##### Extracted records #####

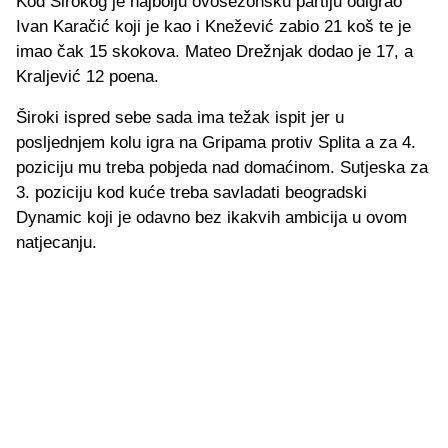
Kod Širokog je najbolju ovosezonsku partiju odigrao
Ivan Karačić koji je kao i Knežević zabio 21 koš te je
imao čak 15 skokova. Mateo Drežnjak dodao je 17, a
Kraljević 12 poena.
Široki ispred sebe sada ima težak ispit jer u
posljednjem kolu igra na Gripama protiv Splita a za 4.
poziciju mu treba pobjeda nad domaćinom. Sutjeska za
3. poziciju kod kuće treba savladati beogradski
Dynamic koji je odavno bez ikakvih ambicija u ovom
natjecanju.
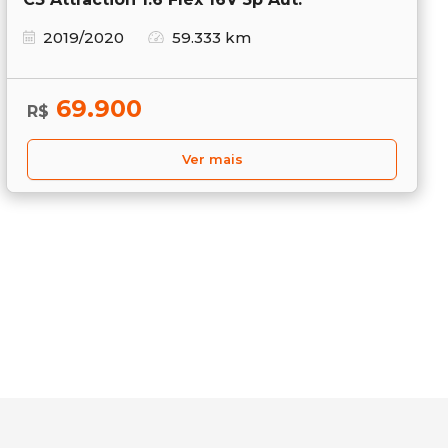
2019/2020
59.333 km
69.900
R$
Ver mais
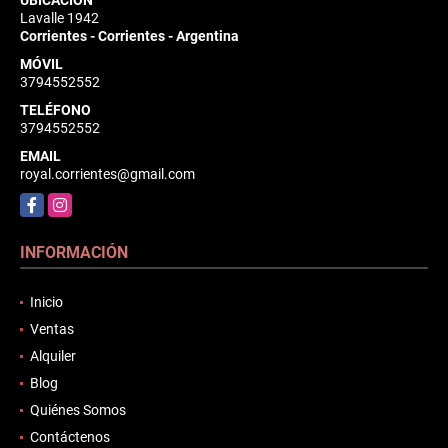
Lavalle 1942
Corrientes - Corrientes - Argentina
MÓVIL
3794552552
TELÉFONO
3794552552
EMAIL
royal.corrientes@gmail.com
Facebook
Instagram
INFORMACIÓN
Inicio
Ventas
Alquiler
Blog
Quiénes Somos
Contáctenos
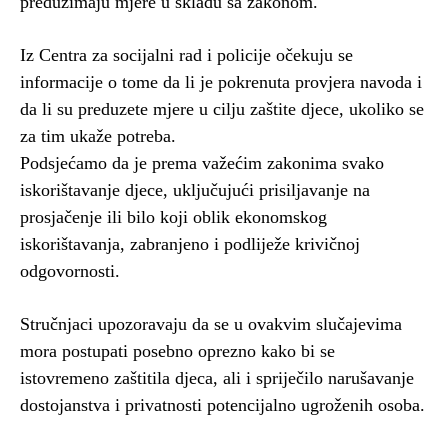
preduzimaju mjere u skladu sa zakonom.
Iz Centra za socijalni rad i policije očekuju se
informacije o tome da li je pokrenuta provjera navoda i
da li su preduzete mjere u cilju zaštite djece, ukoliko se
za tim ukaže potreba.
Podsjećamo da je prema važećim zakonima svako
iskorištavanje djece, uključujući prisiljavanje na
prosjačenje ili bilo koji oblik ekonomskog
iskorištavanja, zabranjeno i podliježe krivičnoj
odgovornosti.
Stručnjaci upozoravaju da se u ovakvim slučajevima
mora postupati posebno oprezno kako bi se
istovremeno zaštitila djeca, ali i spriječilo narušavanje
dostojanstva i privatnosti potencijalno ugroženih osoba.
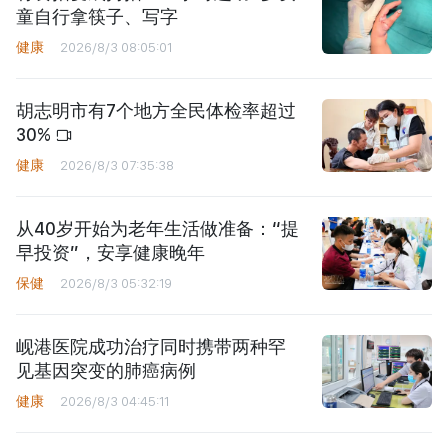
童自行拿筷子、写字
健康
2026/8/3 08:05:01
胡志明市有7个地方全民体检率超过
30%
健康
2026/8/3 07:35:38
从40岁开始为老年生活做准备：“提
早投资”，安享健康晚年
保健
2026/8/3 05:32:19
岘港医院成功治疗同时携带两种罕
见基因突变的肺癌病例
健康
2026/8/3 04:45:11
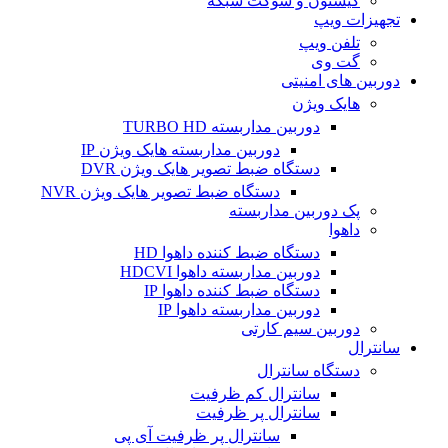
کیستون و سوکت شبکه
تجهیزات ویپ
تلفن ویپ
گت وی
دوربین های امنیتی
هایک ویژن
دوربین مداربسته TURBO HD
دوربین مداربسته هایک ویژن IP
دستگاه ضبط تصویر هایک ویژن DVR
دستگاه ضبط تصویر هایک ویژن NVR
پک دوربین مداربسته
داهوا
دستگاه ضبط کننده داهوا HD
دوربین مداربسته داهوا HDCVI
دستگاه ضبط کننده داهوا IP
دوربین مداربسته داهوا IP
دوربین سیم کارتی
سانترال
دستگاه سانترال
سانترال کم ظرفیت
سانترال پر ظرفیت
سانترال پر ظرفیت آی پی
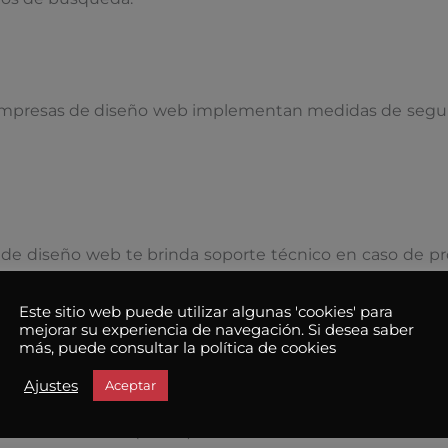
 empresas de diseño web implementan medidas de seguri
 diseño web te brinda soporte técnico en caso de pro
Este sitio web puede utilizar algunas 'cookies' para
mejorar su experiencia de navegación. Si desea saber
más, puede consultar la política de cookies
Ajustes
Aceptar
 diseño web, conocen las normativas y estándares web.
otección de Datos (GDPR).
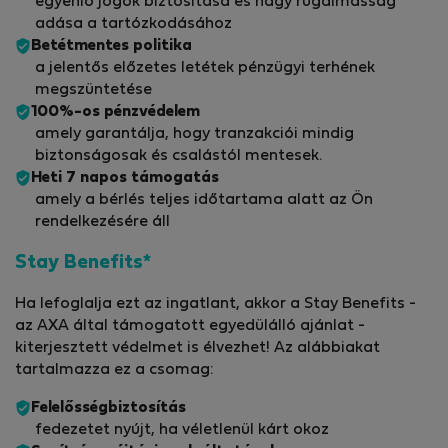
egyenlő jogok biztosítása és nagy rugalmasság
adása a tartózkodásához
Betétmentes politika
a jelentős előzetes letétek pénzügyi terhének
megszüntetése
100%-os pénzvédelem
amely garantálja, hogy tranzakciói mindig
biztonságosak és csalástól mentesek.
Heti 7 napos támogatás
amely a bérlés teljes időtartama alatt az Ön
rendelkezésére áll
Stay Benefits*
Ha lefoglalja ezt az ingatlant, akkor a Stay Benefits -
az AXA által támogatott egyedülálló ajánlat -
kiterjesztett védelmet is élvezhet! Az alábbiakat
tartalmazza ez a csomag:
Felelősségbiztosítás
fedezetet nyújt, ha véletlenül kárt okoz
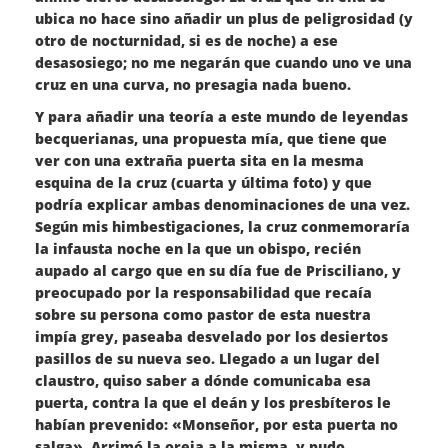
ubica no hace sino añadir un plus de peligrosidad (y
otro de nocturnidad, si es de noche) a ese
desasosiego; no me negarán que cuando uno ve una
cruz en una curva, no presagia nada bueno.
Y para añadir una teoría a este mundo de leyendas
becquerianas, una propuesta mía, que tiene que
ver con una extraña puerta sita en la mesma
esquina de la cruz (cuarta y última foto) y que
podría explicar ambas denominaciones de una vez.
Según mis himbestigaciones, la cruz conmemoraría
la infausta noche en la que un obispo, recién
aupado al cargo que en su día fue de Prisciliano, y
preocupado por la responsabilidad que recaía
sobre su persona como pastor de esta nuestra
impía grey, paseaba desvelado por los desiertos
pasillos de su nueva seo. Llegado a un lugar del
claustro, quiso saber a dónde comunicaba esa
puerta, contra la que el deán y los presbíteros le
habían prevenido: «Monseñor, por esta puerta no
salga». Arrimó la oreja a la misma, y pudo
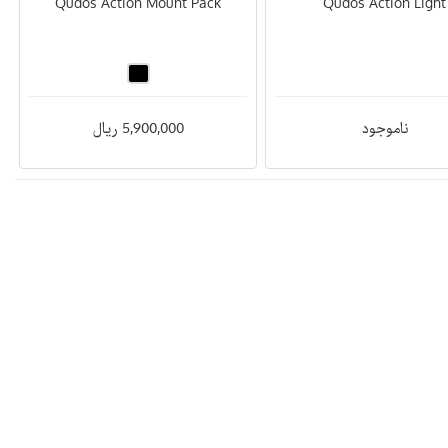
Qudos Action Mount Pack
Qudos Action Light
ناموجود
5,900,000 ریال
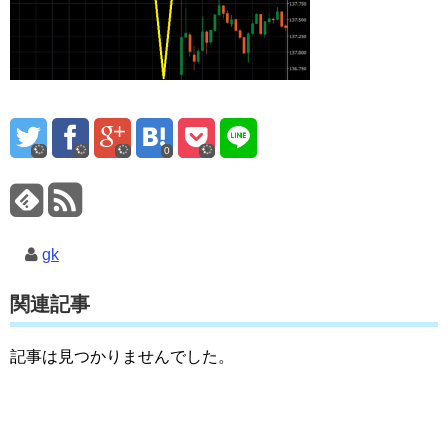
0
gk
関連記事
記事は見つかりませんでした。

#####

# Your instructions
Update the rows in the stretch from the line containing "ubica no hace" through the end of the rows so that "puerta" becomes "portón" each time it occurs, with everything else left unchanged. Leave the pictures out of the answer.

# Reply
ubica no hace sino añadir un plus de peligrosidad (y
otro de nocturnidad, si es de noche) a ese
desasosiego; no me negarán que cuando uno ve una
cruz en una curva, no presagia nada bueno.
Y para añadir una teoría a este mundo de leyendas
becquerianas, una propuesta mía, que tiene que
ver con una extraña portón sita en la mesma
esquina de la cruz (cuarta y última foto) y que
podría explicar ambas denominaciones de una vez.
Según mis himbestigaciones, la cruz conmemoraría
la infausta noche en la que un obispo, recién
aupado al cargo que en su día fue de Prisciliano, y
preocupado por la responsabilidad que recaía
sobre su persona como pastor de esta nuestra
impía grey, paseaba desvelado por los desiertos
pasillos de su nueva seo. Llegado a un lugar del
claustro, quiso saber a dónde comunicaba esa
portón, contra la que el deán y los presbíteros le
habían prevenido: «Monseñor, por esta portón no
salga». Arrimó la oreja a la misma, y pudo
Qudos Action Mount Pack
Qudos Action Light
ناموجود
5,900,000 ریال
0
gk
関連記事
記事は見つかりませんでした。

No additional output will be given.